THE DATA:
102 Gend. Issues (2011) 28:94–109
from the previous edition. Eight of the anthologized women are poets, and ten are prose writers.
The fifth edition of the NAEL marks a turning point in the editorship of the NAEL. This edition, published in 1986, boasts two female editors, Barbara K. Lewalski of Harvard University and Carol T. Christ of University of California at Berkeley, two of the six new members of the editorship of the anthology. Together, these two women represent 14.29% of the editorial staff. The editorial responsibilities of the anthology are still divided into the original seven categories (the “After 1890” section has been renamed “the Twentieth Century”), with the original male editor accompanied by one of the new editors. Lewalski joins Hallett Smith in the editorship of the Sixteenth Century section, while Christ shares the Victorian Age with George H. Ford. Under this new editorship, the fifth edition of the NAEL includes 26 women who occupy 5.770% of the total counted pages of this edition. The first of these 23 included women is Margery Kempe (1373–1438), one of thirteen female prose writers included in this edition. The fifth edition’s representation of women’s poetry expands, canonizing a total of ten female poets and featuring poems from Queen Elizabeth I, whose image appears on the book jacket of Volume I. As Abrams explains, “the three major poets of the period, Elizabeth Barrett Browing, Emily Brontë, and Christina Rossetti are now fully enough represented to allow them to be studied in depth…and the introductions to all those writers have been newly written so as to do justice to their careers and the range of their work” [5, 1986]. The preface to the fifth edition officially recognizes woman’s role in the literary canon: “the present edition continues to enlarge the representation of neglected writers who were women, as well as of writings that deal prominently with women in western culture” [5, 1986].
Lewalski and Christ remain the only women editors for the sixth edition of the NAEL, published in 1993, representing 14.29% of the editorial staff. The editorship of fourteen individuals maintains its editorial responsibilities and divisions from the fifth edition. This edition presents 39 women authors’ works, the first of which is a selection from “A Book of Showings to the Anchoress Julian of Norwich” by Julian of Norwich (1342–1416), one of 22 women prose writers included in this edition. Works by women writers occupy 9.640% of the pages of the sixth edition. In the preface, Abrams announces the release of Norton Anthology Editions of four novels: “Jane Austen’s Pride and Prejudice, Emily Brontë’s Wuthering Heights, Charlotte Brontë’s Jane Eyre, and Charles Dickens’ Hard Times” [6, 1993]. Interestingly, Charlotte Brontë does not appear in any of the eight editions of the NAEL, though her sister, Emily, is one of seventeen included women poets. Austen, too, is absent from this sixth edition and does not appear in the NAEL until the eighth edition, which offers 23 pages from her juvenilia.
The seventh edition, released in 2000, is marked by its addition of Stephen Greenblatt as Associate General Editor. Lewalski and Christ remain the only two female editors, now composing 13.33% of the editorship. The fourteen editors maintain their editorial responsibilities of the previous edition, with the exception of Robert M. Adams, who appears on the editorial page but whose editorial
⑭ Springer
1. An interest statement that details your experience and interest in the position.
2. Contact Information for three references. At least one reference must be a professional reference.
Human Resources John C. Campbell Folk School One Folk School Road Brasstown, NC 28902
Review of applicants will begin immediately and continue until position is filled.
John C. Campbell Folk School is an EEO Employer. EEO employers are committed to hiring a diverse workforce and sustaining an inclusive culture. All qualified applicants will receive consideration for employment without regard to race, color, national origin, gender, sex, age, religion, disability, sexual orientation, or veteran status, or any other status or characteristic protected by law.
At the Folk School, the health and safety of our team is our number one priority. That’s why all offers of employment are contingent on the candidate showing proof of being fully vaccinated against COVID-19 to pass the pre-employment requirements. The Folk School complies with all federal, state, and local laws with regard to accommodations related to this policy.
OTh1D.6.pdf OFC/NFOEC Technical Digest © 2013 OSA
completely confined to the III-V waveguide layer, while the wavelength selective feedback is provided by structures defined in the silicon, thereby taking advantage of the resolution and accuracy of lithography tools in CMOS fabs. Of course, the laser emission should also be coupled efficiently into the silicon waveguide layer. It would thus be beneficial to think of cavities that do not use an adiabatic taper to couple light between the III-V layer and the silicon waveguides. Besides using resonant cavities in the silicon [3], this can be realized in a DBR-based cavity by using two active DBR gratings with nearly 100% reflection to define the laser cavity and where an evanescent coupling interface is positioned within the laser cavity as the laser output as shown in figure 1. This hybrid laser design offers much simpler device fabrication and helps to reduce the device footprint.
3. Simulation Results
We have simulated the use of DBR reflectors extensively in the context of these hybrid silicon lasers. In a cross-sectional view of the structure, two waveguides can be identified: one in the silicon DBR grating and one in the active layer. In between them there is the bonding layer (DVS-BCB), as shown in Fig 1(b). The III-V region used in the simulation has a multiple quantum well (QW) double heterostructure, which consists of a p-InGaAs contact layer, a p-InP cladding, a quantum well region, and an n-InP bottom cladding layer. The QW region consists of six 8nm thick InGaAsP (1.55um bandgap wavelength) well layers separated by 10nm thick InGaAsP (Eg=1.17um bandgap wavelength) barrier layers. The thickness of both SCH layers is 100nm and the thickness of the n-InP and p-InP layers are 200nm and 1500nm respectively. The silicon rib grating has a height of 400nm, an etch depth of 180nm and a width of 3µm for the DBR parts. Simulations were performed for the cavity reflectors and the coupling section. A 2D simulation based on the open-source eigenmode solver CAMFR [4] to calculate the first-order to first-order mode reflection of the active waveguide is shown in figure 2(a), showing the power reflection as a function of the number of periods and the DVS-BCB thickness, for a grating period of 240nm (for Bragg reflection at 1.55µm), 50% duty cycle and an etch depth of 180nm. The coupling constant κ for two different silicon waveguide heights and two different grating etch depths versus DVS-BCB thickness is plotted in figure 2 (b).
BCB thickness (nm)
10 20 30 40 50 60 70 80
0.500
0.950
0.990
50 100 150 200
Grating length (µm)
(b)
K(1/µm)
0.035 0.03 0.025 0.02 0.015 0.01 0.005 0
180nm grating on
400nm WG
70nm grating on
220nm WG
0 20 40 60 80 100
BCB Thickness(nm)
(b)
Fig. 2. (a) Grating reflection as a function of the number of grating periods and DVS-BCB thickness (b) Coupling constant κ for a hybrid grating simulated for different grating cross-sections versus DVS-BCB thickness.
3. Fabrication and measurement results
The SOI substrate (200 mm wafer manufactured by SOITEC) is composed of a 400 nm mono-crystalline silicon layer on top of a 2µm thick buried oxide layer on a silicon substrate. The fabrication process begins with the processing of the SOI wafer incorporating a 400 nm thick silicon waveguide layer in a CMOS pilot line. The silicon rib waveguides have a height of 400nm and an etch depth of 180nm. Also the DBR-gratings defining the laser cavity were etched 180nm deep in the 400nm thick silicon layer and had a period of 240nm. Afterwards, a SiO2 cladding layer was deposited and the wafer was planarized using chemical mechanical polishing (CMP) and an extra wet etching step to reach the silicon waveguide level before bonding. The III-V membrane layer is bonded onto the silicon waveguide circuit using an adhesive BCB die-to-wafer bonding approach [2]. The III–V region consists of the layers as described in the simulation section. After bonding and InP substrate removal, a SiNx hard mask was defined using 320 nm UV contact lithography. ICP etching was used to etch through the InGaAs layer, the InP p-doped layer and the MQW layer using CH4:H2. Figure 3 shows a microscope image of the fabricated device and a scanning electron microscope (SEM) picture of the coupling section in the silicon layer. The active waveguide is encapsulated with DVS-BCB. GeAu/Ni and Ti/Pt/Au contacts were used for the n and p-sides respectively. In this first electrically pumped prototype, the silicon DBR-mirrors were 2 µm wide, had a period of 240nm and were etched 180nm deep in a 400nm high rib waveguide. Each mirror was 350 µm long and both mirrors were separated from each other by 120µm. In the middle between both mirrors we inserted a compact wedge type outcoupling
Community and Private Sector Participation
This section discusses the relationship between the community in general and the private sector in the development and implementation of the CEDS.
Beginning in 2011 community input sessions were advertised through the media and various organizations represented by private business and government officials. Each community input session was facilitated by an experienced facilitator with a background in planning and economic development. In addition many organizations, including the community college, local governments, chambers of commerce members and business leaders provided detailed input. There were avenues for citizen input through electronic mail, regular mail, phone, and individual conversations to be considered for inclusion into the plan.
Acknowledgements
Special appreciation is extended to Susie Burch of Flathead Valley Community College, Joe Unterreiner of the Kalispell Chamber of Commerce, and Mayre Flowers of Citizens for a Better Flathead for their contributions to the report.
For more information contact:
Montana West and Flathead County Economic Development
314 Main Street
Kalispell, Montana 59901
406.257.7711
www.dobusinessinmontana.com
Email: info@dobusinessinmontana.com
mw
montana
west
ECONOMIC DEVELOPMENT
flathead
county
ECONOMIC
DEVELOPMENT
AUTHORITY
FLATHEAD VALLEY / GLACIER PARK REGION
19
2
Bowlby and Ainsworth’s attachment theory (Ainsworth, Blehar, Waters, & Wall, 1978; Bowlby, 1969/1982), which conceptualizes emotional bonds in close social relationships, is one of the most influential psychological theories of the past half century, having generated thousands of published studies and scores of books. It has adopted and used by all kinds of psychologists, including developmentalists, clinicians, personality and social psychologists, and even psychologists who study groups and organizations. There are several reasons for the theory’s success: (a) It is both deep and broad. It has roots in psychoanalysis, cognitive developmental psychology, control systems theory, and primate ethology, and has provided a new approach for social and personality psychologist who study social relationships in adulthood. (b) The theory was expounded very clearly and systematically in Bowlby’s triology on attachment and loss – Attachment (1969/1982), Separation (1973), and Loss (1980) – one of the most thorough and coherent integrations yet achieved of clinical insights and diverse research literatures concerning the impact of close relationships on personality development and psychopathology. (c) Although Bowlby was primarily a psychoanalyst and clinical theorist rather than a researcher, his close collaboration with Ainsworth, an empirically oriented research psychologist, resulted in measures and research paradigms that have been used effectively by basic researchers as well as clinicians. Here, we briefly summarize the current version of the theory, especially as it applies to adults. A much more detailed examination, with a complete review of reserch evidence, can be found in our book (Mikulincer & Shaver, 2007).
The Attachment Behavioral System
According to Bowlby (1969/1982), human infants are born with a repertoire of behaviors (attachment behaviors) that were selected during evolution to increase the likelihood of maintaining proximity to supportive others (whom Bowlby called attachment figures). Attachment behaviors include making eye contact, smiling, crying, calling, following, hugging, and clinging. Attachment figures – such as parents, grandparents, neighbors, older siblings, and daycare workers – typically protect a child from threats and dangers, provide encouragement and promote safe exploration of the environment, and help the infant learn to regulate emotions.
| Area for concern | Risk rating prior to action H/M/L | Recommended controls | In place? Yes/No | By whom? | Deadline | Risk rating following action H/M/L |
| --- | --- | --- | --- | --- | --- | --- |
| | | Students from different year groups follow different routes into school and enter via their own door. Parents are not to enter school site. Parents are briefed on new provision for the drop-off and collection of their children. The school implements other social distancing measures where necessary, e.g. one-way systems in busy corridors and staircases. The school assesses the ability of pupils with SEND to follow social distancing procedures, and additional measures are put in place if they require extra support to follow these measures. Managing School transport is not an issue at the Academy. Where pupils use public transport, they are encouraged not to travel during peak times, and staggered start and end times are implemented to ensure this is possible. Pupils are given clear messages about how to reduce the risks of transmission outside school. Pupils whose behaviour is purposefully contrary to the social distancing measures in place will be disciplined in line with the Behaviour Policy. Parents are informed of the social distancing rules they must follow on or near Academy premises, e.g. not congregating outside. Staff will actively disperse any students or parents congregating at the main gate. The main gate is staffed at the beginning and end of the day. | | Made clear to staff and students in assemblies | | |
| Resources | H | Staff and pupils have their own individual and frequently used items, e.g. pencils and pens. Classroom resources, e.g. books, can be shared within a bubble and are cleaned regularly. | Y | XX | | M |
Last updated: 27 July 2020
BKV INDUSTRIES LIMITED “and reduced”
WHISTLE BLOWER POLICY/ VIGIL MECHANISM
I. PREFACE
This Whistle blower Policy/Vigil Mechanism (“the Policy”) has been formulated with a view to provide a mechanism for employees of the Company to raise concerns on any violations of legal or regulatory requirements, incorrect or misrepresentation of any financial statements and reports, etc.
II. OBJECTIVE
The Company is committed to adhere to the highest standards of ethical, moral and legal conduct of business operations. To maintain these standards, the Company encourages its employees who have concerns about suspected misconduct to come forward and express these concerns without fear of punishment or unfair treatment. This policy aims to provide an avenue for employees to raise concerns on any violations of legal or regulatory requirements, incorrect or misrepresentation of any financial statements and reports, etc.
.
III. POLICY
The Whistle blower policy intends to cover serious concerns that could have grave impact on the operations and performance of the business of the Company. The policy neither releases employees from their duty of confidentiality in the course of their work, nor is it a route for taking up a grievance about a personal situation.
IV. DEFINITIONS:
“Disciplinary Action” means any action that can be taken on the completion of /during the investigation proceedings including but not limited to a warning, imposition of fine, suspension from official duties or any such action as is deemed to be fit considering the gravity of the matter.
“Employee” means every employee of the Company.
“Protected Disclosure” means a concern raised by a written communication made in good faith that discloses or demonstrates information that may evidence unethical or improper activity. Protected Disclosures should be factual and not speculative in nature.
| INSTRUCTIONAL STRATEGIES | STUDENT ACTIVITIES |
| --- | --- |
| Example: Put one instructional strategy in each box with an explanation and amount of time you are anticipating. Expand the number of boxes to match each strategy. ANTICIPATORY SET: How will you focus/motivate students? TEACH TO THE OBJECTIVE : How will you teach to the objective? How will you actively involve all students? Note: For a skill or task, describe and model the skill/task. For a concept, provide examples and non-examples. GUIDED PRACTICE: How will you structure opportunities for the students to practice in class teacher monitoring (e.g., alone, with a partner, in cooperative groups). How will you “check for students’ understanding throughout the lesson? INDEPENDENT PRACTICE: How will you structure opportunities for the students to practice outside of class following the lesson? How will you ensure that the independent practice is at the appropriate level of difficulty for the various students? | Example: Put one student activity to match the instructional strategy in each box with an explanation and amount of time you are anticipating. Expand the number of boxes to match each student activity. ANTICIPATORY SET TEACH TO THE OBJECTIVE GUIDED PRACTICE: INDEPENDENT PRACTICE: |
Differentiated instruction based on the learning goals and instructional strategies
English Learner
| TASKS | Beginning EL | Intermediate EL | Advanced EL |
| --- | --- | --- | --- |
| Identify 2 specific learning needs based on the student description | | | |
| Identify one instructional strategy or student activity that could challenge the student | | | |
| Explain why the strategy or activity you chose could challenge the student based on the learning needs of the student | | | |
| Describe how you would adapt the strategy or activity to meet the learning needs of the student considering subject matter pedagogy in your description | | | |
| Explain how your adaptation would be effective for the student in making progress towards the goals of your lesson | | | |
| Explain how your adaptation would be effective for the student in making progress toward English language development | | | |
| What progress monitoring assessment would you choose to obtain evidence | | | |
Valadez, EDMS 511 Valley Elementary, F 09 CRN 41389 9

EXERCISE INSTRUCTIONS: Copy out the entries above exactly as given, starting at the top and ending with the line containing "from the previous"; include both and nothing more.

RESULT OF THIS TASK:
102 Gend. Issues (2011) 28:94–109
from the previous edition. Eight of the anthologized women are poets, and ten are prose writers.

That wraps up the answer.